Iamaleava creó algo de drama tardío cuando completó un pase de touchdown de nueve yardas al corredor Anthony Frias II, acercando a los Bruins a siete puntos con 4 minutos y 54 segundos restantes.

Pero los Cornhuskers (7-3, 4-3) consiguieron suficientes primeros intentos en su última serie para agotar el tiempo de las esperanzas de regreso de UCLA.

Pareciendo tan superada como a principios de la temporada, cuando luchaba por conseguir paradas, la defensa de UCLA fue la mayor culpable. Los Bruins no tuvieron en cuenta al corredor de Nebraska Emmett Johnson, quien corrió para 129 yardas y un touchdown mientras atrapaba tres pases para 103 yardas y dos touchdowns más.

El corredor de Nebraska, Emmett Johnson, celebra después de anotar un touchdown en el segundo cuarto.

El corredor de Nebraska, Emmett Johnson (21), celebra con el mariscal de campo TJ Lateef (14) después de anotar un touchdown en el segundo cuarto contra UCLA en el Rose Bowl el sábado.

(Gina Ferazzi/Los Ángeles Times)

«Si puedes lanzar el balón en ataque, será mucho más fácil», dijo Skipper. «Así que su capacidad para correr preparó toda su ofensiva».

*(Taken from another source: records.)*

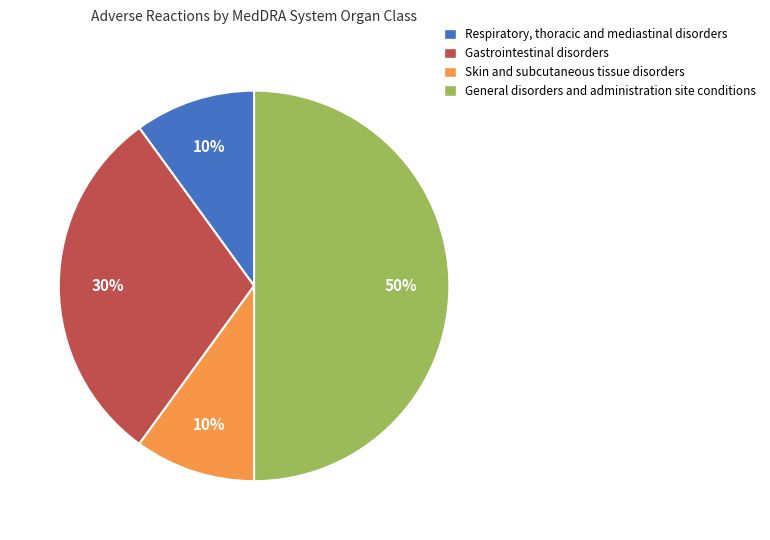

Combined, do General disorders and administration site conditions and Respiratory, thoracic and mediastinal disorders account for over 50%?

Yes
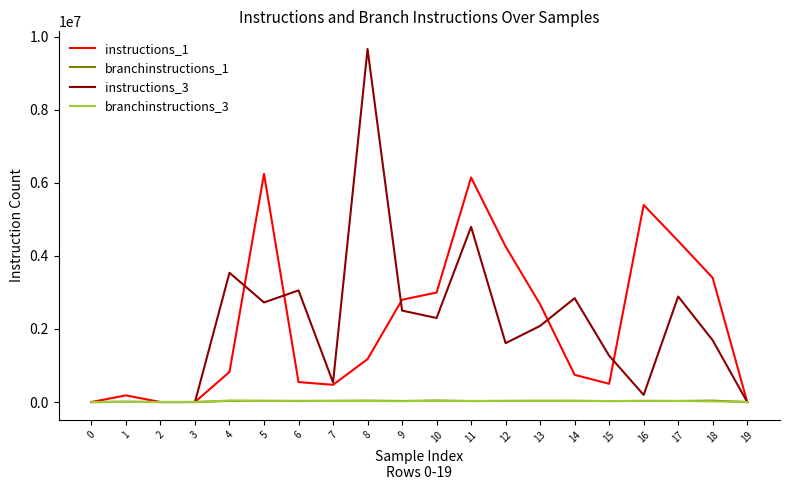

What is the difference between the maximum and second lowest values in the branchinstructions_1 series?

39688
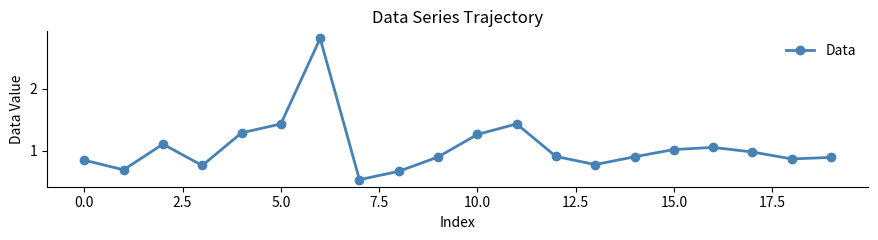

True or false: there are more than 0 points higher than both neighbors.

True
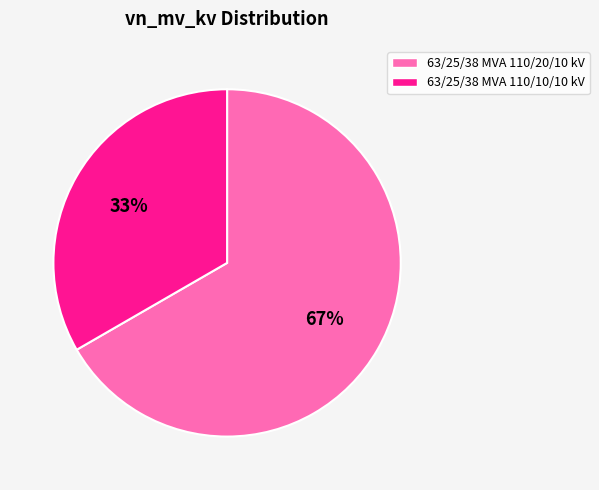

Do 63/25/38 MVA 110/10/10 kV and 63/25/38 MVA 110/20/10 kV together represent more than half of the pie?

Yes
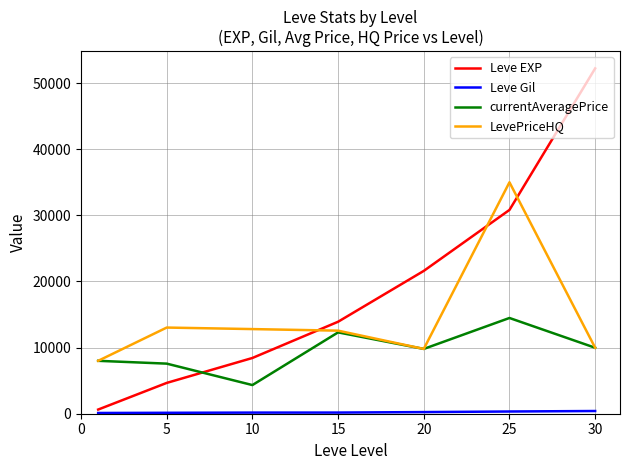

Which series has the largest total across all categories?

Leve EXP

Fue el tipo de espectáculo que podría recontextualizar esa racha de tres victorias consecutivas que momentáneamente convirtió a UCLA en la comidilla del mundo del fútbol universitario. Esas tres victorias, contra Penn State, Michigan State y Maryland, vinieron de equipos que ahora tienen un récord combinado de 1-17 en el juego Big Ten.

El siguiente paso para los Bruins: Ohio State, mejor clasificado e invicto, como visitante.

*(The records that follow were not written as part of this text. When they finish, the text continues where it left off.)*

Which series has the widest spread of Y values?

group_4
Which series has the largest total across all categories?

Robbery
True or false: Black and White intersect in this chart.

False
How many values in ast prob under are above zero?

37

Había una sensación de inquietud antes del inicio del partido para un equipo local cuyo estadio estaba inundado de colores visitantes.

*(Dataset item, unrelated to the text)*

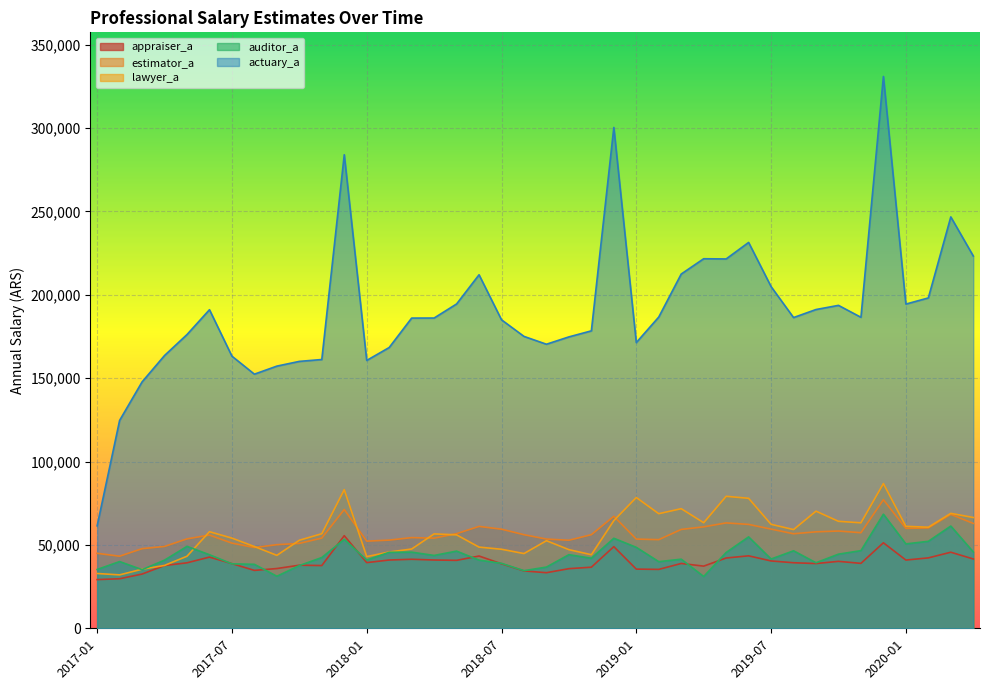

What is the label of the 8th point from the right?

2019-09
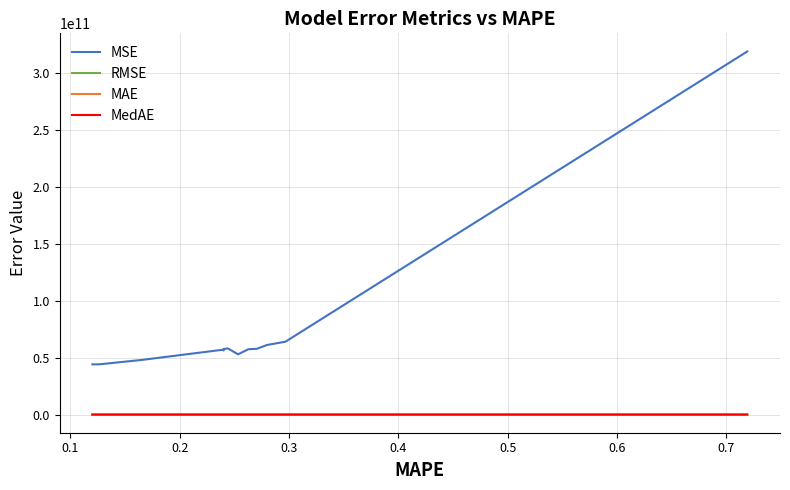

Which series has the largest total across all categories?

MSE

Un «¡Vaya a lo grande!» » Los cánticos llenaron el aire antes del lanzamiento de la moneda, y el nivel de decibeles aumentó cuando Nebraska anotó en su primer lanzamiento. En lo que representó un impulso instantáneo de confianza, Lateef despegó en la primera jugada de su equipo desde la línea de golpeo y corrió 14 yardas.

Sin parecer inmutado, Lateef convirtió un tercero y gol cuando completó un pase al receptor abierto Jacory Barney Jr., quien apenas cruzó la línea de gol con el balón para los primeros puntos del juego.

El impulso volvió brevemente a favor de UCLA a principios del segundo trimestre. Después de realizar un centro directo, el corredor de los Bruins, Jalen Berger, corrió para un touchdown de 1 yarda para empatar el marcador 7-7.

Una mala entrada persiguió a UCLA en la siguiente serie de Nebraska cuando Johnson tomó un pase corto fuera del backfield, rompió una entrada y corrió por la línea lateral para un touchdown de 56 yardas que les dio a los Cornhuskers la ventaja nuevamente.

Comentarios cuestionables surgieron durante la siguiente campaña de UCLA. En tercera y 1, Iamaleava lanzó un pase de presión que quedó incompleto. En cuarta y 1, los Bruins buscaron un paquete gigante al incorporar al liniero defensivo de 335 libras Siale Taupaki como bloqueador, pero no pudieron regresar al primer intento después de que Iamaleava cayera por una pérdida de dos yardas.

“Enviaron un córner y, ya sabes, él cargó, y pensé que disparar era la mejor jugada que podía hacer”, dijo Iamaleava. «Debería haberlo regalado, hombre, y dejar que mis corredores ganaran esas yardas. Pero eso depende de mí y tengo que jugar mejor en ese aspecto».

Nebraska aprovechó la pérdida de balón, marchando campo abajo antes de enfrentar un tercero y gol en la línea de una yarda de UCLA. Esperando pacientemente una oportunidad, Johnson tomó la delantera antes de correr hacia la zona de anotación para un touchdown que les dio a los Cornhuskers una ventaja de 21-7.

Las cosas iban tan mal para los Bruins que el normalmente confiable Mateen Bhaghani falló un gol de campo de 49 yardas poco antes del medio tiempo y su patada se desvió hacia la izquierda.

Todo volvió a parecer un poco extraño para el equipo local en una temporada que podría ser irremediable.